Performance Optimization for Minimax Algorithm in Tic-Tac-Toe with Variable Board Sizes and Win Conditions

I'm implementing a Tic-Tac-Toe game with an AI using the Minimax algorithm (with Alpha-Beta Pruning) to select optimal moves. However, I'm experiencing performance issues when the board size increases or the number of consecutive marks required to win (k) grows. The current implementation works fine for smaller board sizes (e.g., 3x3), but as I scale up the board size to larger grids (e.g., 8x12), the performance drops significantly, especially with the depth of the search.
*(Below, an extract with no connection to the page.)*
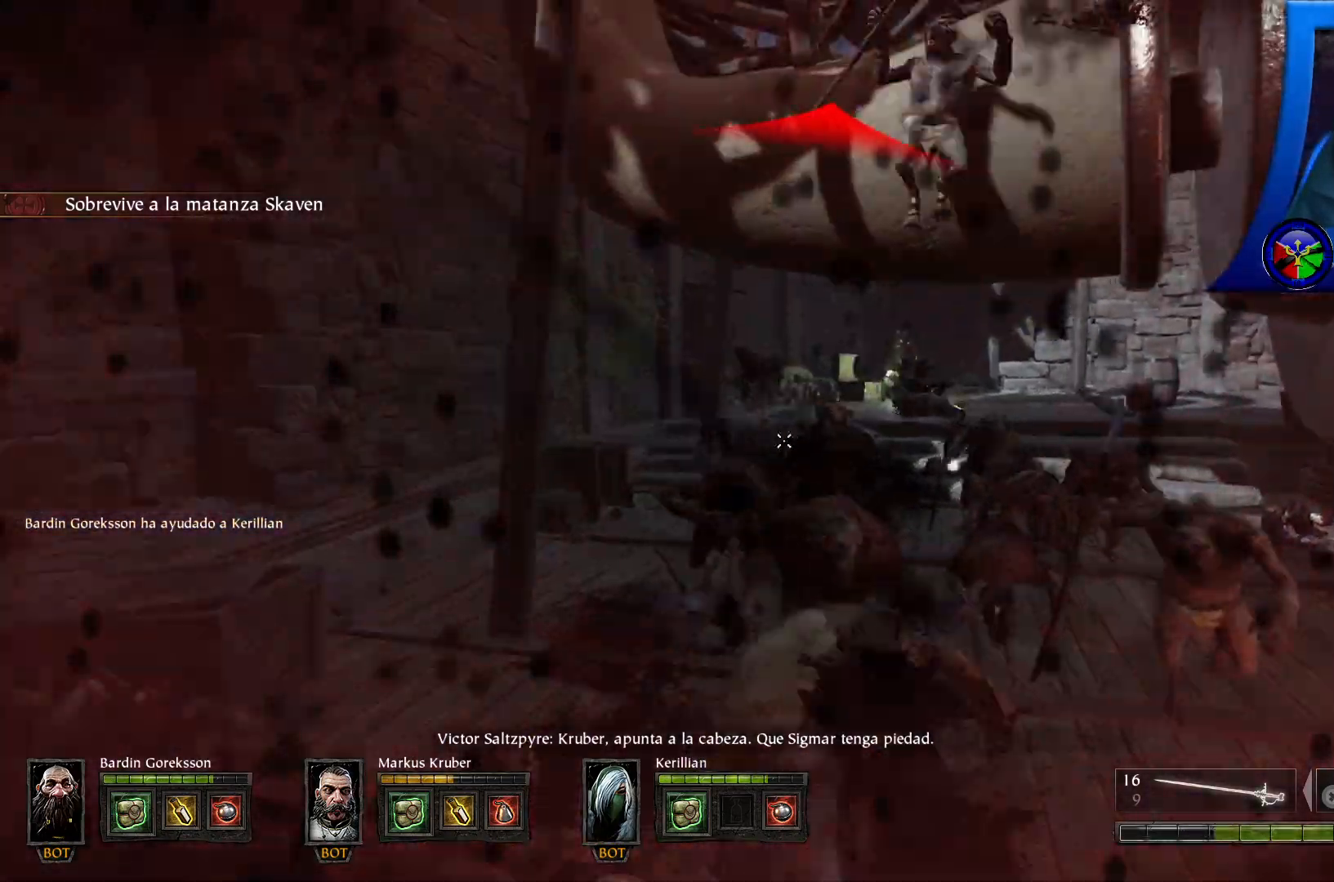
{"dt_ms": 500, "buttons": [], "left_stick": "up", "right_stick": "right", "events": [[67, "left_stick", "up-left"], [233, "left_stick", "up"], [283, "R2", "up"], [333, "R2", "down"], [367, "right_stick", "right"], [500, "R2", "up"]]}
The algorithm is running too slowly on larger boards (e.g., 6x6 or 8x12) with more complex win conditions (e.g., 4 in a row, 5 in a row).

import random
import time

# Check if a player has won
def check_win(board, player, k):
    rows = len(board)
    cols = len(board[0])

    # Check horizontally, vertically, and diagonally
    for r in range(rows):
        for c in range(cols):
            if c <= cols - k and all(board[r][c+i] == player for i in range(k)):  # Horizontal
                return True
            if r <= rows - k and all(board[r+i][c] == player for i in range(k)):  # Vertical
                return True
            if r <= rows - k and c <= cols - k and all(board[r+i][c+i] == player for i in range(k)):  # Diagonal
                return True
            if r >= k - 1 and c <= cols - k and all(board[r-i][c+i] == player for i in range(k)):  # Anti-diagonal
                return True
    return False

# Heuristic function to evaluate the board state
def evaluate_board(board, player, k):
    # Check if the player has already won
    if check_win(board, player, k):
        return 1000  # Win
    elif check_win(board, 3-player, k):  # Opponent
        return -1000  # Loss
    return 0  # No winner yet

# Minimax algorithm with Alpha-Beta Pruning
def minimax(board, depth, alpha, beta, is_maximizing_player, player, k):
    # Evaluate the current board state
    score = evaluate_board(board, player, k)
    if score == 1000 or score == -1000:
        return score
    if depth == 0:
        return 0  # Depth limit reached

    if is_maximizing_player:
        best = -float('inf')
        for r in range(len(board)):
            for c in range(len(board[0])):
                if board[r][c] == 0:  # Empty cell
                    board[r][c] = player  # Make move
                    best = max(best, minimax(board, depth-1, alpha, beta, False, player, k))
                    board[r][c] = 0  # Undo move
                    alpha = max(alpha, best)
                    if beta <= alpha:
                        break
        return best
    else:
        best = float('inf')
        for r in range(len(board)):
            for c in range(len(board[0])):
                if board[r][c] == 0:  # Empty cell
                    board[r][c] = 3 - player  # Opponent's move
                    best = min(best, minimax(board, depth-1, alpha, beta, True, player, k))
                    board[r][c] = 0  # Undo move
                    beta = min(beta, best)
                    if beta <= alpha:
                        break
        return best

# Function to find the best move for the AI
def best_move(board, player, k):
    best_val = -float('inf')
    best_move = (-1, -1)
    for r in range(len(board)):
        for c in range(len(board[0])):
            if board[r][c] == 0:  # Empty cell
                board[r][c] = player  # Make move
                move_val = minimax(board, 4, -float('inf'), float('inf'), False, player, k)  # Depth 4 for searching
                board[r][c] = 0  # Undo move
                if move_val > best_val:
                    best_move = (r, c)
                    best_val = move_val
    return best_move

# Function to play the game
def play_game(board_size=(3, 3), k=3):
    board = [[0 for _ in range(board_size[1])] for _ in range(board_size[0])]
    player = 1  # 1 - X, 2 - O

    while True:
        # Display the board
        for row in board:
            print(' '.join(str(x) if x != 0 else '.' for x in row))
        print()

        # Check if someone has won
        if check_win(board, player, k):
            print(f"Player {player} wins!")
            break

        # AI's move
        if player == 1:
            row, col = best_move(board, player, k)
            print(f"AI (X) move: {row}, {col}")
        else:
            # Simple random move for player O
            row, col = random.choice([(r, c) for r in range(board_size[0]) for c in range(board_size[1]) if board[r][c] == 0])
            print(f"Player O move: {row}, {col}")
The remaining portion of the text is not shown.